There will be an end of Slavery: A conversation with Frederick Law Olmsted, 1856.

In his book, A Journey in the Seaboard Slave States, Frederick Law Olmsted recounted a train journey that, along with passengers and slaves, was delivering a load of hay to a plantation at, what he thought, was an exorbitant rate. Many forage crops could be raised in South, he surmised. Why wasn't it being done? Did it have something to do with productivity and slavery?

Here is where the story continues in his own words.

August Glen-James, editor


Bring cotton down to three cents a pound, and there would be more abolitionists in South Carolina than in Massachusetts.

I put the case, some days afterwards, to an English merchant, who had had good opportunities, and made it a part of his business, to study such matters.

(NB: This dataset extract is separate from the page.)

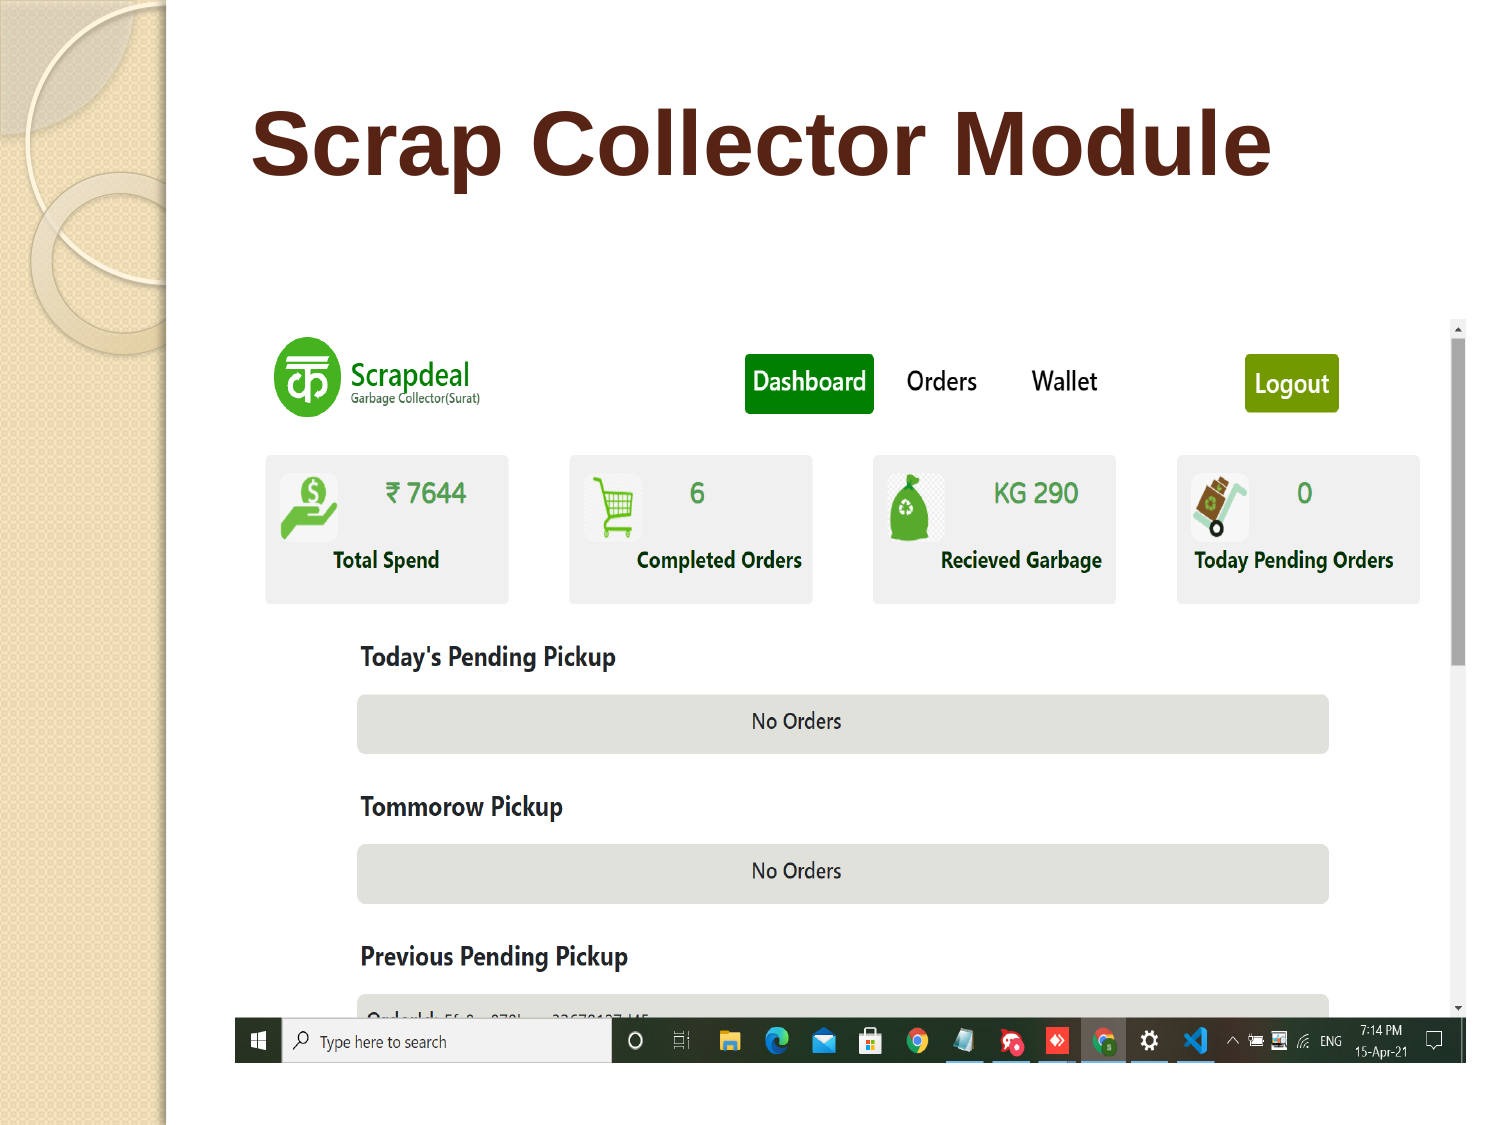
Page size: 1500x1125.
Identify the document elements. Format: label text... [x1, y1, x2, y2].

title Scrap Collector Module [235, 45, 1466, 233]
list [235, 318, 1466, 1063]
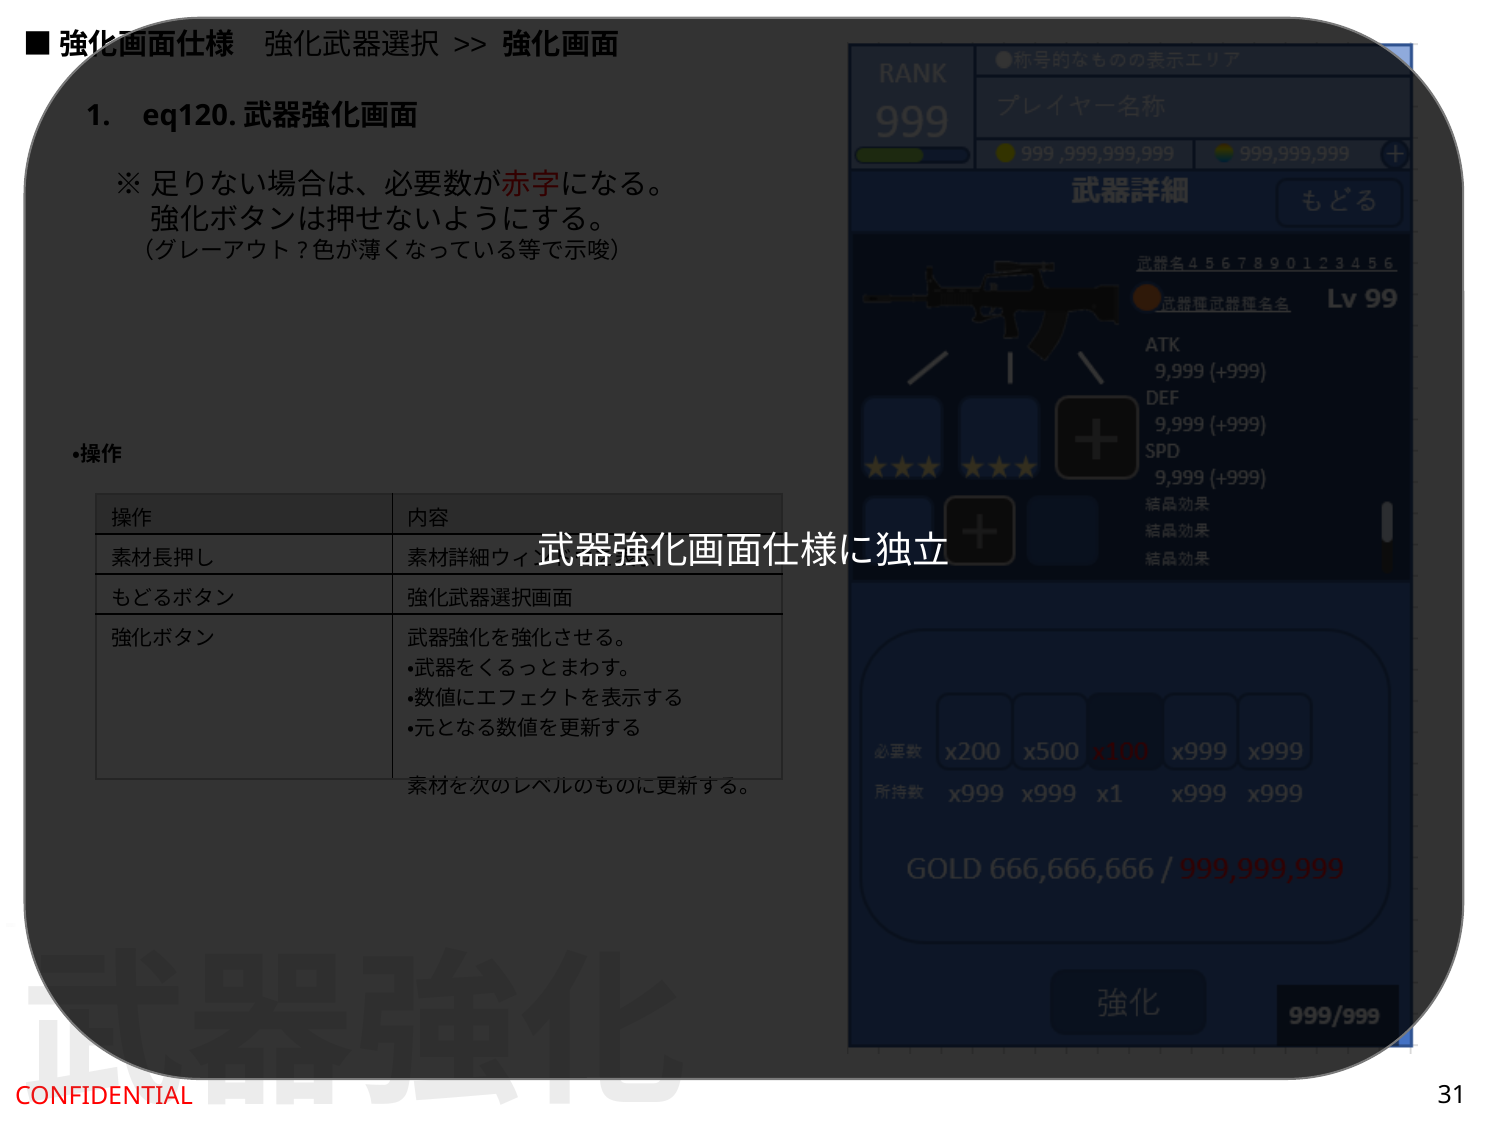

“I have no doubt, said he, “that, if hay cannot be obtained here, other valuable forage can, with less labor than anywhere at the North; and all the Southern agriculture journals sustain this opinion, and declare it to be purely bad management that neglects these crops, and devotes labor to cotton, so exclusively. Probably, it is so—at the present cost of forage. Nevertheless, the fact is also true, as the planters assert, that they cannot afford to apply their labor to anything else but cotton. And yet, they complain that the price of cotton is so low, that there is no profit in growing it; which is evidently false. You see that they prefer buying hay, to raising it, at, to say the least, three times what it costs your Northern farmers to raise it. Of course, if cotton could be grown in New York and Ohio, it could be afforded at one-third the cost it is here—say three cents per pound. And that is my solution of the Slavery question. Bring cotton down to three cents a pound, and there would be more abolitionists in South Carolina than in Massachusetts. If that can be brought about, in any way—and it is not impossible that we may live to see it, as our railways are extended in India, and the French enlarge their free-labor plantations in Algiers—there will be an end of slavery.”